What was the hardest thing about writing your latest book? Trying to coordinate the battle going on in Heaven’s Realm (the name I have for the dimension the guardian angels live in) and the battle on earth. I had to make sure the timing fit into the appropriate parts of the Naval Academy’s academic schedule. (I used their 2006 calendar.) I also ended up dealing with two sets of characters on both earth and in Heaven’s Realm, and that meant I had to track each one’s development and make sure each was given his or her fair amount of time.
Which writers inspire you? Tolkein, C. S. Lewis, J. K. Rowling, and in this one I used a lot of Tom Clancy.
What does your writing process look like? Are you a plotter or a pantser? I’m a modified pantser, meaning I write by the seat of my pants–mostly. I start out with a story idea. I do a bit of brain work to give myself a big picture concept of where I want the story to end up. Then I just start writing it. I’ve tried an outline, but using an outline takes me double the time because the story always changes once I get into the scene and into the characters. To keep from writing too much that might be deleted during the editing process, I write in layers. My first draft is really more of a rushed, bare-boned pre-draft with dialog and stage directions. I go back in and fill in the details, which means that if I delete a scene or change things around, I’m messing with something that only took me five minutes to jot down instead of a highly edited bit of writing that took a day.
What are you working on at the minute? In order of timing:
- The Lodestone Series: This is an urban-fantasy, pulp novella series for ProSe Press about an immortal wizard named Michael Lodestone who sets out to free the world from his nine, more evil immortal counterparts who are bent on taking over. Basically, he knows he has to kill them, and the process of killing an immortal wizard is quite complex. I’m going to deal with one wizard or witch in each novella. In this first story, he faces off with the evil queen from the Snow White tales. I based it on a short story I wrote called, “The Witch Hunter,” which is featured in The Big Bad II short story anthology.
- Unleashed (Working Title): A paranormal suspense thriller about a woman who discovers the person stalking her is 1) responsible for 90% of the world’s unsolved serial killings and 2) isn’t human.

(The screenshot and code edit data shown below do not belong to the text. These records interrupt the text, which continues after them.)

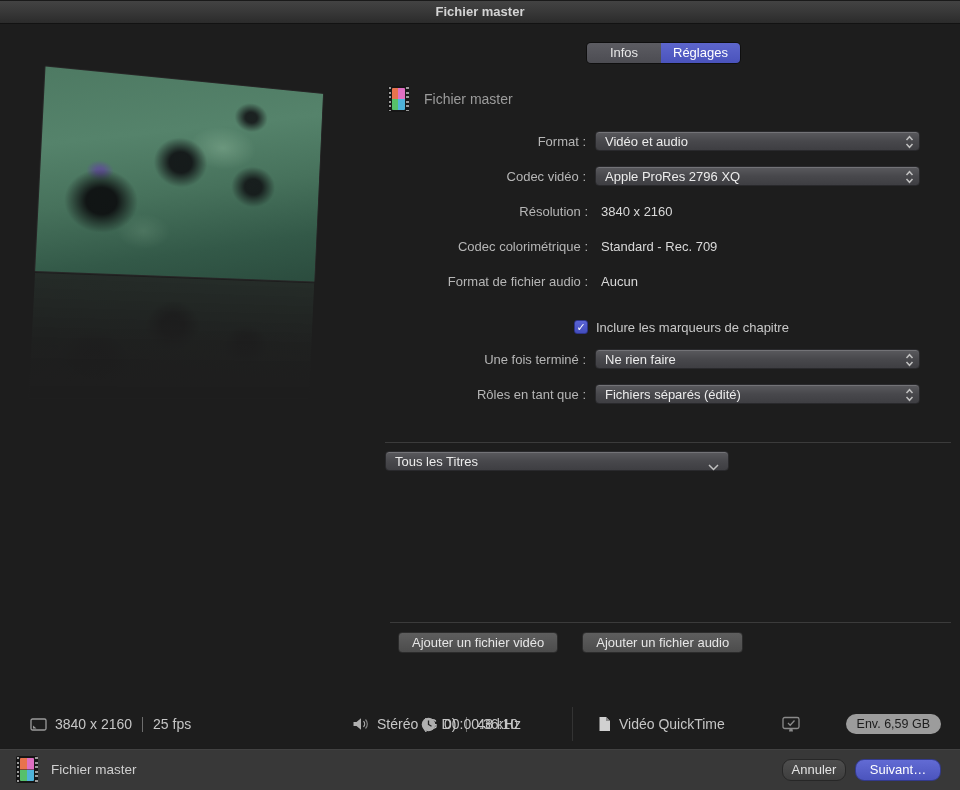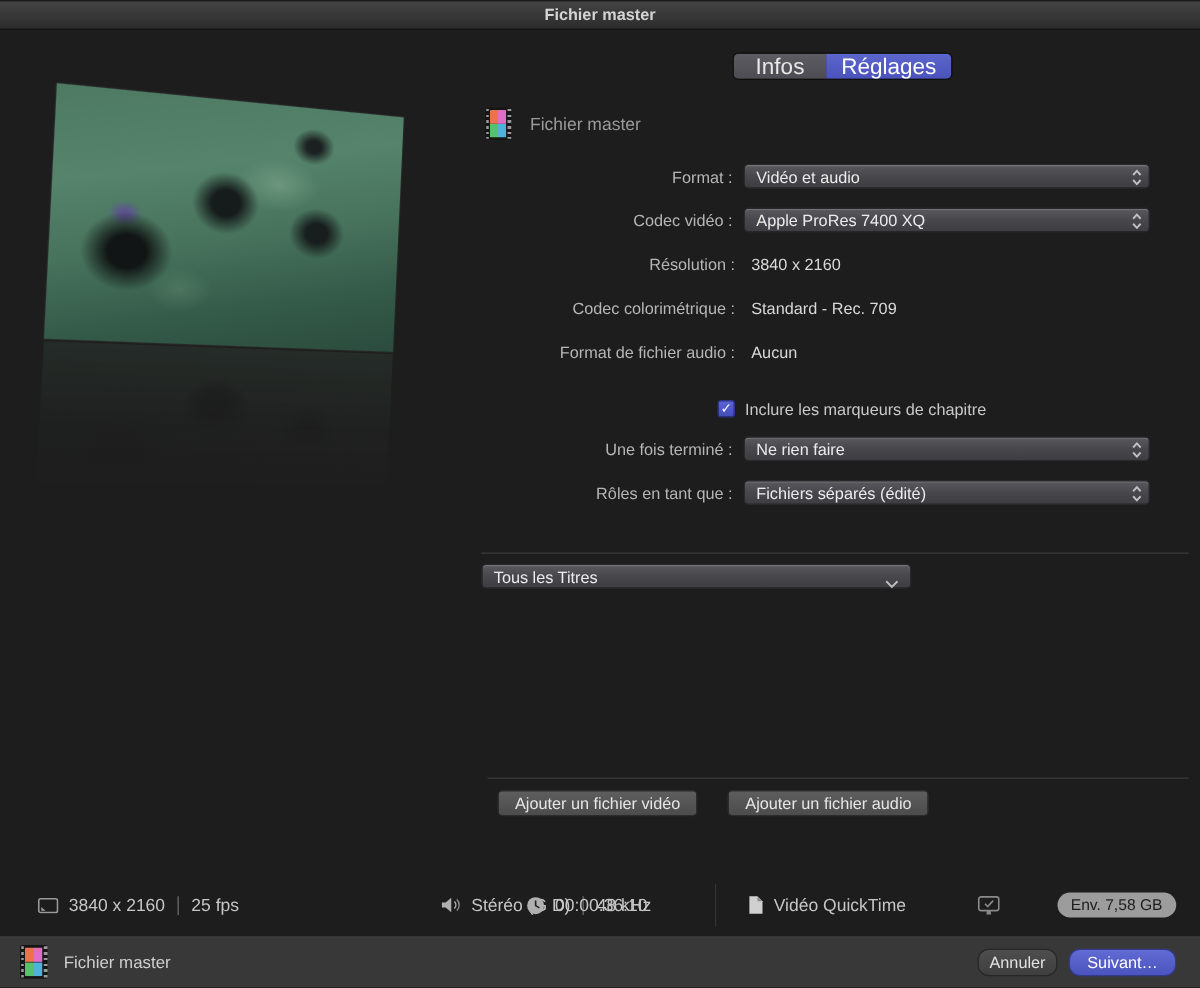--- a/index.html
+++ b/index.html
@@ -24,21 +24,21 @@
   }
 
   
   .tabs {
     position: absolute; top: 43px; left: 587px; height: 20px;
     display: flex; border-radius: 4px; overflow: hidden;
     box-shadow: 0 0 0 1px rgba(0,0,0,0.45);
   }
   .tab {
     min-width: 74px; padding: 0 12px; line-height: 20px; text-align: center;
-    font-size: 18px; color: #e8e8e8; cursor: default;
+    font-size: 13px; color: #e8e8e8; cursor: default;
     background: linear-gradient(180deg, #5c5c62, #4c4c52);
   }
   .tab.active { background: linear-gradient(180deg, #5d66cc, #4a53bc); color: #fff; }
 
   
   .preview-area { position: absolute; left: 38px; top: 66px; width: 320px; height: 330px; }
   .card {
     width: 315px;
     transform-origin: 0 45%;
     transform: perspective(900px) rotateY(15deg) rotate(3deg);
@@ -206,21 +206,21 @@
             <path d="M1.5 5L4.5 1.7 7.5 5" stroke="#c0c0c0" stroke-width="1.5" fill="none"></path>
             <path d="M1.5 9l3 3.3 3-3.3" stroke="#c0c0c0" stroke-width="1.5" fill="none"></path>
           </svg>
       </span>
     </div>
   </div>
 
   <div class="frow">
     <div class="flabel">Codec vidéo :</div>
     <div class="select">
-      <span>Apple ProRes 7400 XQ</span>
+      <span>Apple ProRes 2796 XQ</span>
       <span class="spinner">
         <svg width="9" height="14" viewBox="0 0 9 14">
             <path d="M1.5 5L4.5 1.7 7.5 5" stroke="#c0c0c0" stroke-width="1.5" fill="none"></path>
             <path d="M1.5 9l3 3.3 3-3.3" stroke="#c0c0c0" stroke-width="1.5" fill="none"></path>
           </svg>
       </span>
     </div>
   </div>
 
   <div class="frow">
@@ -342,21 +342,21 @@
   <div class="sgroup" style="left:781px">
     <span class="sicon">
       <svg width="20" height="17" viewBox="0 0 20 17">
           <rect x="2" y="1.5" width="16" height="11" rx="1.8" stroke="#8a8a8a" stroke-width="1.3" fill="none"></rect>
           <path d="M7 7l2.2 2.2L13.5 4.5" stroke="#8a8a8a" stroke-width="1.3" fill="none"></path>
           <path d="M8 15.5h4l-0.6-3h-2.8z" fill="#8a8a8a"></path>
         </svg>
     </span>
   </div>
 
-  <div class="badge">Env. 7,58 GB</div>
+  <div class="badge">Env. 6,59 GB</div>
 </div>
 
 <div class="footer">
   <span class="film-icon">
       <span class="frame"></span>
     </span>
   <span class="ftitle">Fichier master</span>
   <button class="fbtn cancel">Annuler</button>
   <button class="fbtn next">Suivant…</button>
 </div>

I’ve got the rough draft done and I’m in the middle of the 2nd. I was asked for a pulp novella, so I put this one on hold in order to finish the fist Lodestone book.
- The Elysian Chronicles: The Sword of the Vanir (working title): I need to get this done before I start getting death threats from readers. I have some reasons it has taken a while, but I have to keep those to myself.
Why do you write? Because I have to. I know, silly answer, but it’s true. I have stories in my head, and I need to get them out.
Where do your ideas come from? Everywhere. Anything can spark an idea. That’s why its so important for writers to pay attention to everything.
What is the hardest thing about writing? Making sure the plot feels organic instead of contrived. The plot needs to feel seamless and real, and as odd as it seems it takes a lot of behind-the-scenes organizational work to make the story feel like it’s just unfolding effortlessly in front of you.
What advice would you give to aspiring writers? Well, most of the advice we all hear all the time is pretty relevant: don’t give up, keep writing, etc. I guess to be different, I would say to learn how to really edit. Learn the craft of writing. Don’t just think that because you’ve got a great story you can rush through and be done. Learn about style and grammar. Make your manuscript sparkle before you turn it in to a publisher. There is no such thing as good writers, just good editors. The ones who make it to the top are the ones who edit their own work the best.